L’entreprise SOGEA SATOM qui s’occupe des accès du pont veut travailler simultanément des deux côtés du pont, mais elle ne peut pas. Parce que les personnes impactées du côté de Boffa attendent encore pour être indemnisées. Qu’est-ce qui retarde leurs indemnisations ? Est-ce que des soucis financiers du côté du FER ?
Ce n’est pas du tout un problème financier. Vous savez notre activité est encadrée. La direction générale du FER est orientée et contrôlée le Conseil d’administration. C’est lors de la session du Conseil d’administration du FER qu’il a été recommandé de passer par la commission nationale d’indemnisation qui a été mise en place par le gouvernement au niveau du ministère de l’Economie et des Finances pour indemniser tous les impactés sur tout le territoire national. Donc, cette commission est passée sur le site, ils ont fait une première évaluation. Il y a une seconde évaluation de discussions qui a été faite et qui doit être soumise au ministre des Infrastructures et des Travaux publics, et au ministre de l’Economie et des Finances.
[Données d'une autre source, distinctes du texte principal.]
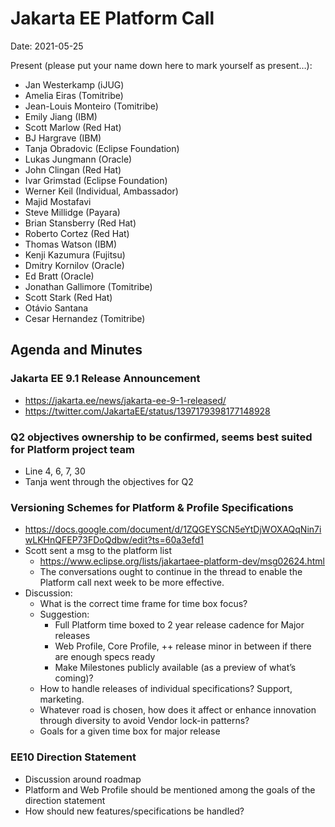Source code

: # Jakarta EE Platform Call

Date: 2021-05-25

Present (please put your name down here to mark yourself as present…):

- Jan Westerkamp (iJUG)
- Amelia Eiras (Tomitribe)
- Jean-Louis Monteiro (Tomitribe)
- Emily Jiang (IBM)
- Scott Marlow (Red Hat)
- BJ Hargrave (IBM)
- Tanja Obradovic (Eclipse Foundation)
- Lukas Jungmann (Oracle)
- John Clingan (Red Hat)
- Ivar Grimstad (Eclipse Foundation)
- Werner Keil (Individual, Ambassador)
- Majid Mostafavi
- Steve Millidge (Payara)
- Brian Stansberry (Red Hat)
- Roberto Cortez (Red Hat)
- Thomas Watson (IBM)
- Kenji Kazumura (Fujitsu)
- Dmitry Kornilov (Oracle)
- Ed Bratt (Oracle)
- Jonathan Gallimore (Tomitribe)
- Scott Stark (Red Hat)
- Otávio Santana
- Cesar Hernandez (Tomitribe)

## Agenda and Minutes

### Jakarta EE 9.1 Release Announcement

* https://jakarta.ee/news/jakarta-ee-9-1-released/
* https://twitter.com/JakartaEE/status/1397179398177148928 

### Q2 objectives ownership to be confirmed, seems best suited for Platform project team

* Line 4, 6, 7, 30
* Tanja went through the objectives for Q2

### Versioning Schemes for Platform & Profile Specifications

* https://docs.google.com/document/d/1ZQGEYSCN5eYtDjWOXAQqNin7iwLKHnQFEP73FDoQdbw/edit?ts=60a3efd1  
* Scott sent a msg to the platform list 
  * https://www.eclipse.org/lists/jakartaee-platform-dev/msg02624.html 
  * The conversations ought to continue in the thread to enable the Platform call next week to be more effective. 
* Discussion:
  * What is the correct time frame for time box focus?
  * Suggestion:
    * Full Platform time boxed to 2 year release cadence for Major releases
    * Web Profile, Core Profile, ++ release minor in between if there are enough specs ready
    * Make Milestones publicly available (as a preview of what’s coming)?
  * How to handle releases of individual specifications? Support, marketing.
  * Whatever road is chosen, how does it affect or enhance innovation through diversity to avoid Vendor lock-in patterns? 
  * Goals for a given time box for major release

### EE10 Direction Statement

* Discussion around roadmap
* Platform and Web Profile should be mentioned among the goals of the direction statement
* How should new features/specifications be handled?
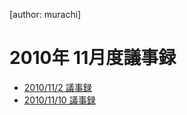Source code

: [author: murachi]
# 2010年 11月度議事録

* [2010/11/2 議事録](wiki::議事録/2010/11/2)
* [2010/11/10 議事録](wiki::議事録/2010/11/10)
C’est cette discussion qui est en cours de finalisation, le montant final qui va être retenu pour les impactés, l’indemnisation de ce côté va continuer. Voilà, c’est tout ce qui retarde un peu le processus.
Est-ce qu’on peut connaître le montant total de cette indemnisation ?
Je vais juste vous donnez une idée. La première évaluation qui était passée, les gens avaient estimé une parcelle à 20 millions de francs guinéens. Nous, nous avons estimé que c’est un projet d’intérêt national aussi important, que c’était de trop, il fallait discuter avec le représentant de la communauté et toutes les parties prenantes, de baisser drastiquement le montant des personnes à indemniser. Il y a eu beaucoup de discussions entre l’unité de gestion du projet du pont unique de Tanènè et toutes les parties prenantes pour un consensus sur le montant à donner à toutes les personnes impactées. Ils se sont entendus presque sur un montant, et nous, nous allons contacter la Commission nationale d’indemnisation pour leur dire voilà ce qui peut être pris comme indemnisation pour les personnes impactées. De ce point de vue, il n’y a pas de problème de financement, c’est juste une question d’organisation qui reste à finaliser.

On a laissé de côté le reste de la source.